Des mesures musclées pour en finir avec la cyberintimidation

Au Canada, un jeune sur trois dit avoir été victime de méchanceté et de cruauté en ligne.
Photo : iStock / SB Arts Media
Un peu partout dans le monde, le harcèlement à l’école et le cyberharcèlement sont des fléaux qui causent des ravages chez les jeunes. La France s’est attaquée de front au problème en adoptant des sanctions sévères à l’encontre des harceleurs qui, dans les cas les plus graves, pourraient même écoper de peines d’emprisonnement. Ces mesures inspireront-elles le gouvernement Legault face à un phénomène qui prend de l’ampleur au Québec?
Mercredi dernier, la France dévoilait son plan interministériel pour lutter contre le harcèlement. À la suite du suicide de deux adolescents qui étaient victimes d’intimidation, le gouvernement français était pressé de durcir le ton envers les jeunes harceleurs, et c’est précisément ce qu’il a fait.
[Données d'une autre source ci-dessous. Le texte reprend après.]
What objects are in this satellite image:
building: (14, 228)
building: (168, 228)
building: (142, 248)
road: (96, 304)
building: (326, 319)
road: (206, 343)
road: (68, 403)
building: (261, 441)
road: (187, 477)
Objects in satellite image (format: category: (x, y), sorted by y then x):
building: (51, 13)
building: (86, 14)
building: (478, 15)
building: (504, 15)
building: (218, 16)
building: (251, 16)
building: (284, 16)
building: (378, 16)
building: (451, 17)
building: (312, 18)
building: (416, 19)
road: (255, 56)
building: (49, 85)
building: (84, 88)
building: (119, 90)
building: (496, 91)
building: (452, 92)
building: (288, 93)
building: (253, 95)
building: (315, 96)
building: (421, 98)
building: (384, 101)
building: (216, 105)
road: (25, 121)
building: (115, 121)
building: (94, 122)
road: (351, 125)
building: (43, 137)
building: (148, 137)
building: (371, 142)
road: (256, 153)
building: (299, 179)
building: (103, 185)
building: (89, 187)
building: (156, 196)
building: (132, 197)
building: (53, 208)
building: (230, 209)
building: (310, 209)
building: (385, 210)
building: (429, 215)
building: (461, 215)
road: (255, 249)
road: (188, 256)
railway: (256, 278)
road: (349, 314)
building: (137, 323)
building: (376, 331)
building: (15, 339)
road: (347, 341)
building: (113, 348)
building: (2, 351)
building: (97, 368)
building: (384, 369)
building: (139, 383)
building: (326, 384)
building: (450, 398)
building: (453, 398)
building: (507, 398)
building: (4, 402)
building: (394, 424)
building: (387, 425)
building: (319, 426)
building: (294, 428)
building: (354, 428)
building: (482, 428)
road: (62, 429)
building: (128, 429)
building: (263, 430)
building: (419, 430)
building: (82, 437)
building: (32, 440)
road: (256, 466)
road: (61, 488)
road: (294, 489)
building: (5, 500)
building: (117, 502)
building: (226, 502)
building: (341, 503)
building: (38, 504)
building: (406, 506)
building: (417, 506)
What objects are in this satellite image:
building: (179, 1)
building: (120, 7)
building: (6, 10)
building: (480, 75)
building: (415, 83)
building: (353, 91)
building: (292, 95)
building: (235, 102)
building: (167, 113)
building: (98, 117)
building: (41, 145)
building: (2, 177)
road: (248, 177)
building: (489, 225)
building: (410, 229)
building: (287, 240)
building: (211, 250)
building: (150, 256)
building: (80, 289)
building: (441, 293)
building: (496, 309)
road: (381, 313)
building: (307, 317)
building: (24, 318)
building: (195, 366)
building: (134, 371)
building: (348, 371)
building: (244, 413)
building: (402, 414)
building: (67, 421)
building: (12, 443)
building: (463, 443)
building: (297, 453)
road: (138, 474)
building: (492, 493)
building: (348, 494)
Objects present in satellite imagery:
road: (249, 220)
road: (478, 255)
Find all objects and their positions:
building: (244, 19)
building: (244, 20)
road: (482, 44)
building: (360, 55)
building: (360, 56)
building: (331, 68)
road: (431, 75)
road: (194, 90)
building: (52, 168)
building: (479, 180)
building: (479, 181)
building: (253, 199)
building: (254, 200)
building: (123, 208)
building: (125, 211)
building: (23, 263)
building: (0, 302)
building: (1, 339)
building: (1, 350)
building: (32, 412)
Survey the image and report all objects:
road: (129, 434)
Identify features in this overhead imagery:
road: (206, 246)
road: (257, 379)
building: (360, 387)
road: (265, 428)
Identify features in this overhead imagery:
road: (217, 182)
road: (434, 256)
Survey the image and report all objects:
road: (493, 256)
Parmi les mesures adoptées, il y a l'évaluation judiciaire automatique des cas de harcèlement, la confiscation du cellulaire, le bannissement des réseaux sociaux, l’imposition d’un couvre-feu numérique, l’obligation de suivre des stages de citoyenneté ou de participer à un processus de justice réparatrice. Dans les cas les plus graves, dont ceux ayant causé un suicide, le harceleur pourrait même écoper d’une peine aggravée allant jusqu’à 10 ans de prison.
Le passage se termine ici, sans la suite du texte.